> **TASK BRIEF**: Your answer should consist of each line from the data below that contains "Bayraklı".

Dataset entries:

- - - - -

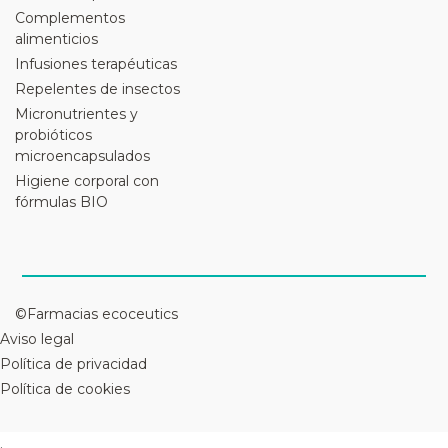
Complementos
alimenticios
Infusiones terapéuticas
Repelentes de insectos
Micronutrientes y
probióticos
microencapsulados
Higiene corporal con
fórmulas BIO
©Farmacias ecoceutics
Aviso legal
Política de privacidad
Política de cookies
.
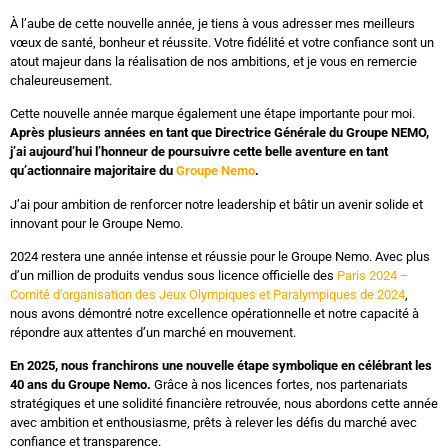
À l’aube de cette nouvelle année, je tiens à vous adresser mes meilleurs
vœux de santé, bonheur et réussite. Votre fidélité et votre confiance sont un
atout majeur dans la réalisation de nos ambitions, et je vous en remercie
chaleureusement.
Cette nouvelle année marque également une étape importante pour moi.
Après plusieurs années en tant que Directrice Générale du Groupe NEMO,
j’ai aujourd’hui l’honneur de poursuivre cette belle aventure en tant
qu’actionnaire majoritaire du
Groupe Nemo
.
J’ai pour ambition de renforcer notre leadership et bâtir un avenir solide et
innovant pour le Groupe Nemo.
2024 restera une année intense et réussie pour le Groupe Nemo. Avec plus
d’un million de produits vendus sous licence officielle des
Paris 2024 –
Comité d’organisation des Jeux Olympiques et Paralympiques de 2024
,
nous avons démontré notre excellence opérationnelle et notre capacité à
répondre aux attentes d’un marché en mouvement.
En 2025, nous franchirons une nouvelle étape symbolique en célébrant les
40 ans du Groupe Nemo.
Grâce à nos licences fortes, nos partenariats
stratégiques et une solidité financière retrouvée, nous abordons cette année
avec ambition et enthousiasme, prêts à relever les défis du marché avec
confiance et transparence.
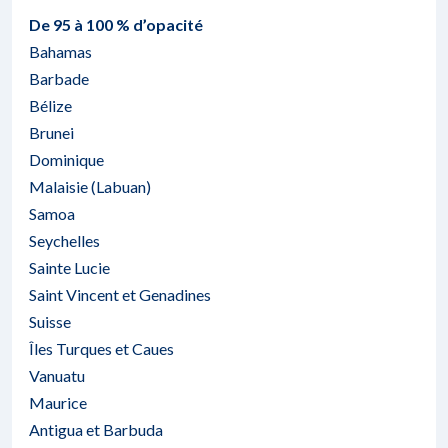
De 95 à 100 % d’opacité
Bahamas
Barbade
Bélize
Brunei
Dominique
Malaisie (Labuan)
Samoa
Seychelles
Sainte Lucie
Saint Vincent et Genadines
Suisse
Îles Turques et Caues
Vanuatu
Maurice
Antigua et Barbuda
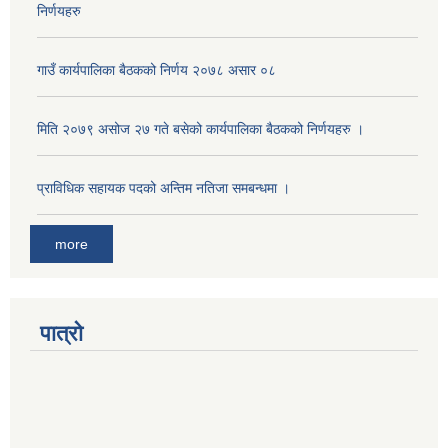
निर्णयहरु
गाउँ कार्यपालिका बैठकको निर्णय २०७८ असार ०८
मिति २०७९ असोज २७ गते बसेको कार्यपालिका बैठकको निर्णयहरु ।
प्राविधिक सहायक पदको अन्तिम नतिजा समबन्धमा ।
more
पात्रो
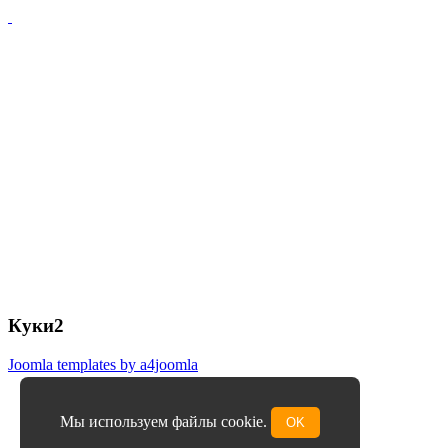
Куки2
Joomla templates by a4joomla
Мы используем файлы cookie.
OK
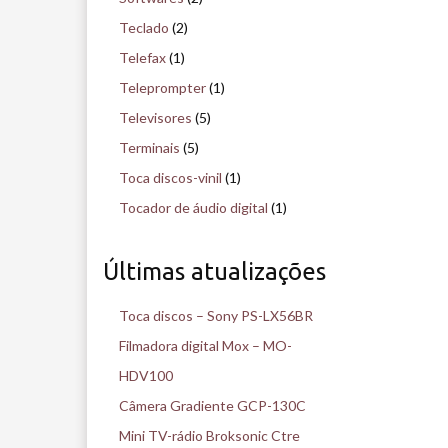
Teclado
(2)
Telefax
(1)
Teleprompter
(1)
Televisores
(5)
Terminais
(5)
Toca discos-vinil
(1)
Tocador de áudio digital
(1)
Últimas atualizações
Toca discos – Sony PS-LX56BR
Filmadora digital Mox – MO-
HDV100
Câmera Gradiente GCP-130C
Mini TV-rádio Broksonic Ctre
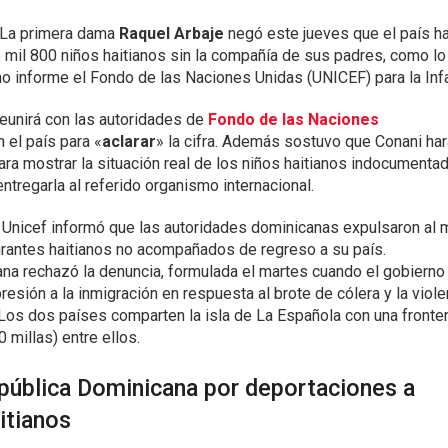
La primera dama
Raquel Arbaje
negó este jueves que el país h
 mil 800 niños haitianos sin la compañía de sus padres, como lo
mo informe el Fondo de las Naciones Unidas (UNICEF) para la Infa
reunirá con las autoridades de
Fondo de las Naciones
 el país para «
aclarar
» la cifra. Además sostuvo que Conani har
ara mostrar la situación real de los niños haitianos indocumenta
entregarla al referido organismo internacional.
 Unicef informó que las autoridades dominicanas expulsaron al
grantes haitianos no acompañados de regreso a su país.
na rechazó la denuncia, formulada el martes cuando el gobierno
presión a la inmigración en respuesta al brote de cólera y la viole
. Los dos países comparten la isla de La Española con una fronte
 millas) entre ellos.
epública Dominicana por deportaciones a
itianos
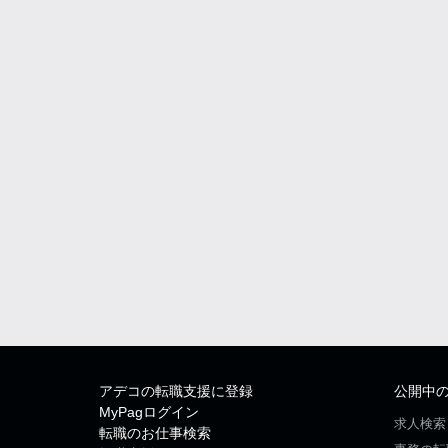
アデコの転職支援に登録
公開中
MyPagログイン
求人検索
転職のお仕事検索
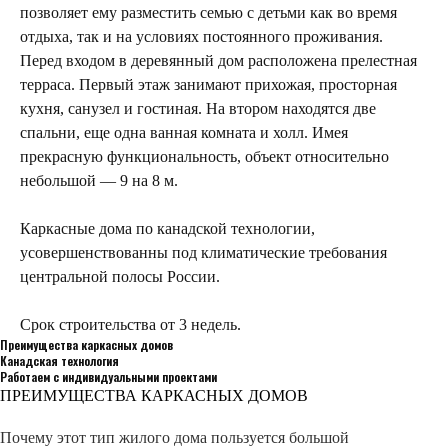
позволяет ему разместить семью с детьми как во время
отдыха, так и на условиях постоянного проживания.
Перед входом в деревянный дом расположена прелестная
терраса. Первый этаж занимают прихожая, просторная
кухня, санузел и гостиная. На втором находятся две
спальни, еще одна ванная комната и холл. Имея
прекрасную функциональность, объект относительно
небольшой — 9 на 8 м.
Каркасные дома по канадской технологии,
усовершенствованны под климатические требования
центральной полосы России.
Срок строительства от 3 недель.
Преимущества каркасных домов
Канадская технология
Работаем с индивидуальными проектами
ПРЕИМУЩЕСТВА КАРКАСНЫХ ДОМОВ
Почему этот тип жилого дома пользуется большой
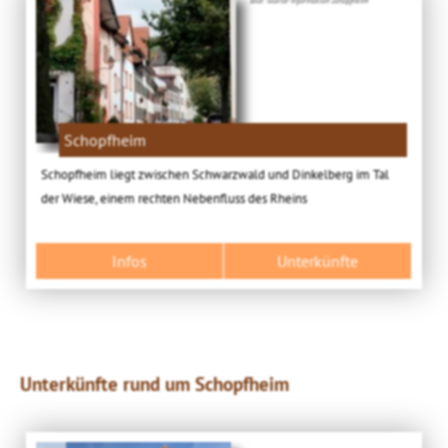
Schopfheim
Schopfheim liegt zwischen Schwarzwald und Dinkelberg im Tal
der Wiese, einem rechten Nebenfluss des Rheins
Infos
Unterkünfte
Unterkünfte rund um Schopfheim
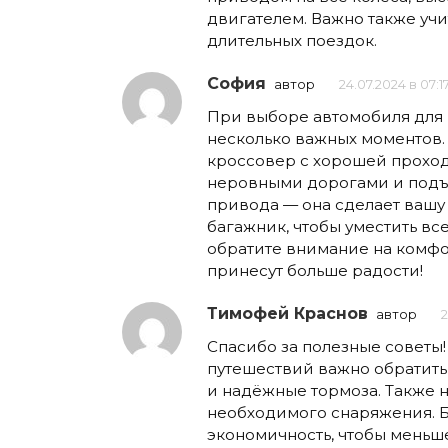
двигателем. Важно также уч
длительных поездок.
София
автор
24.07.2024 в 07:1
При выборе автомобиля для 
несколько важных моментов.
кроссовер с хорошей проход
неровными дорогами и подъе
привода — она сделает вашу 
багажник, чтобы уместить вс
обратите внимание на комфо
принесут больше радости!
Тимофей Краснов
автор
2
Спасибо за полезные советы
путешествий важно обратить
и надёжные тормоза. Также н
необходимого снаряжения. Б
экономичность, чтобы меньше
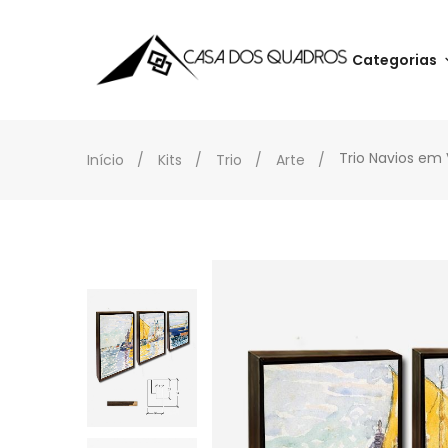
Categorias
Trio Navios em
Início
Kits
Trio
Arte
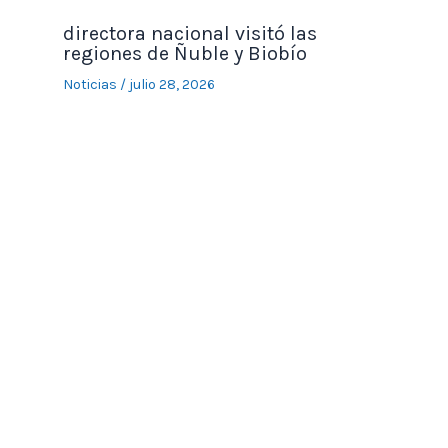
directora nacional visitó las
regiones de Ñuble y Biobío
Noticias
/
julio 28, 2026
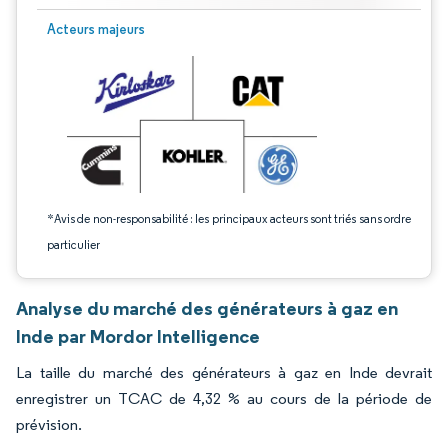
Image © Mordor Intelligence. La réutilisation nécessite une attribution sous CC 
Acteurs majeurs
*Avis de non-responsabilité : les principaux acteurs sont triés sans ordre
particulier
Analyse du marché des générateurs à gaz en
Inde par Mordor Intelligence
La taille du marché des générateurs à gaz en Inde devrait
enregistrer un TCAC de 4,32 % au cours de la période de
prévision.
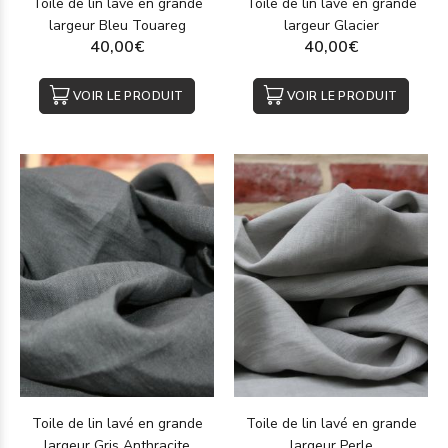
Toile de lin lavé en grande
Toile de lin lavé en grande
largeur Bleu Touareg
largeur Glacier
40,00€
40,00€
VOIR LE PRODUIT
VOIR LE PRODUIT
Toile de lin lavé en grande
Toile de lin lavé en grande
largeur Gris Anthracite
largeur Perle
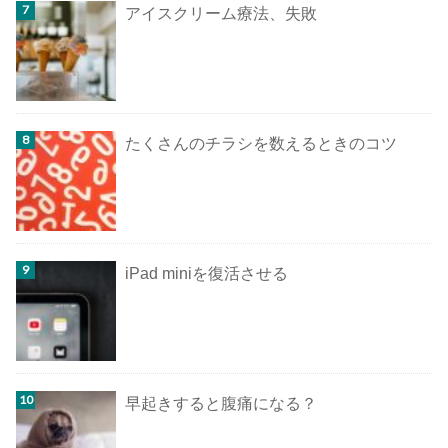
アイスクリーム療法、失敗
たくさんのチラシを数えるときのコツ
iPad miniを復活させる
早起きすると腹痛になる？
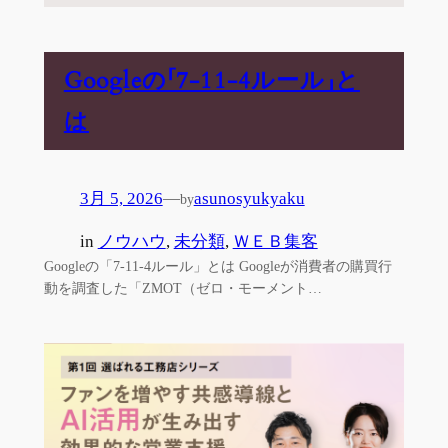
Googleの「7-11-4ルール」と
は
3月 5, 2026
—
asunosyukyaku
by
in
ノウハウ
, 
未分類
, 
ＷＥＢ集客
Googleの「7-11-4ルール」とは Googleが消費者の購買行
動を調査した「ZMOT（ゼロ・モーメント…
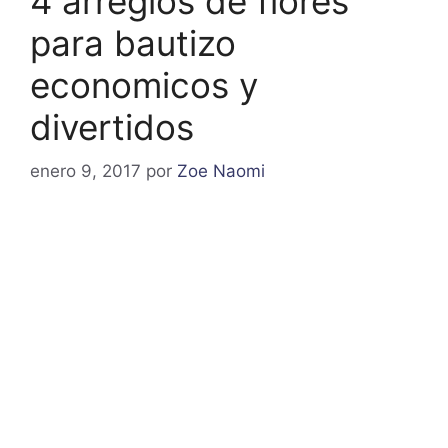
4 arreglos de flores
para bautizo
economicos y
divertidos
enero 9, 2017
por
Zoe Naomi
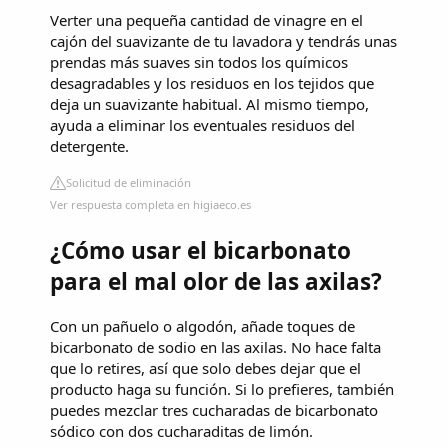
Verter una pequeña cantidad de vinagre en el
cajón del suavizante de tu lavadora y tendrás unas
prendas más suaves sin todos los químicos
desagradables y los residuos en los tejidos que
deja un suavizante habitual. Al mismo tiempo,
ayuda a eliminar los eventuales residuos del
detergente.
Solicitud de eliminación
Ver respuesta completa en higiaeco.es
¿Cómo usar el bicarbonato
para el mal olor de las axilas?
Con un pañuelo o algodón, añade toques de
bicarbonato de sodio en las axilas. No hace falta
que lo retires, así que solo debes dejar que el
producto haga su función. Si lo prefieres, también
puedes mezclar tres cucharadas de bicarbonato
sódico con dos cucharaditas de limón.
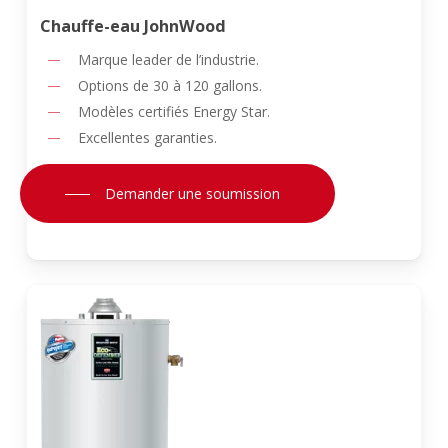
Chauffe-eau JohnWood
Marque leader de l’industrie.
Options de 30 à 120 gallons.
Modèles certifiés Energy Star.
Excellentes garanties.
Demander une soumission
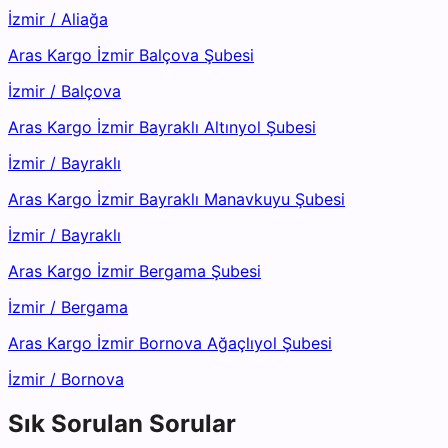
İzmir
/
Aliağa
Aras Kargo İzmir Balçova Şubesi
İzmir
/
Balçova
Aras Kargo İzmir Bayraklı Altınyol Şubesi
İzmir
/
Bayraklı
Aras Kargo İzmir Bayraklı Manavkuyu Şubesi
İzmir
/
Bayraklı
Aras Kargo İzmir Bergama Şubesi
İzmir
/
Bergama
Aras Kargo İzmir Bornova Ağaçlıyol Şubesi
İzmir
/
Bornova
Sık Sorulan Sorular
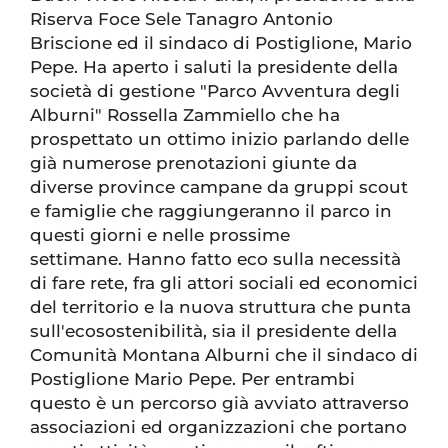
Riserva Foce Sele Tanagro Antonio
Briscione ed il sindaco di Postiglione, Mario
Pepe. Ha aperto i saluti la presidente della
società di gestione "Parco Avventura degli
Alburni" Rossella Zammiello che ha
prospettato un ottimo inizio parlando delle
già numerose prenotazioni giunte da
diverse province campane da gruppi scout
e famiglie che raggiungeranno il parco in
questi giorni e nelle prossime
settimane. Hanno fatto eco sulla necessità
di fare rete, fra gli attori sociali ed economici
del territorio e la nuova struttura che punta
sull'ecosostenibilità, sia il presidente della
Comunità Montana Alburni che il sindaco di
Postiglione Mario Pepe. Per entrambi
questo è un percorso già avviato attraverso
associazioni ed organizzazioni che portano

- - - - -

> **ANSWER SPACE**:
Aras Kargo İzmir Bayraklı Altınyol Şubesi
Bayraklı
Aras Kargo İzmir Bayraklı Manavkuyu Şubesi
Bayraklı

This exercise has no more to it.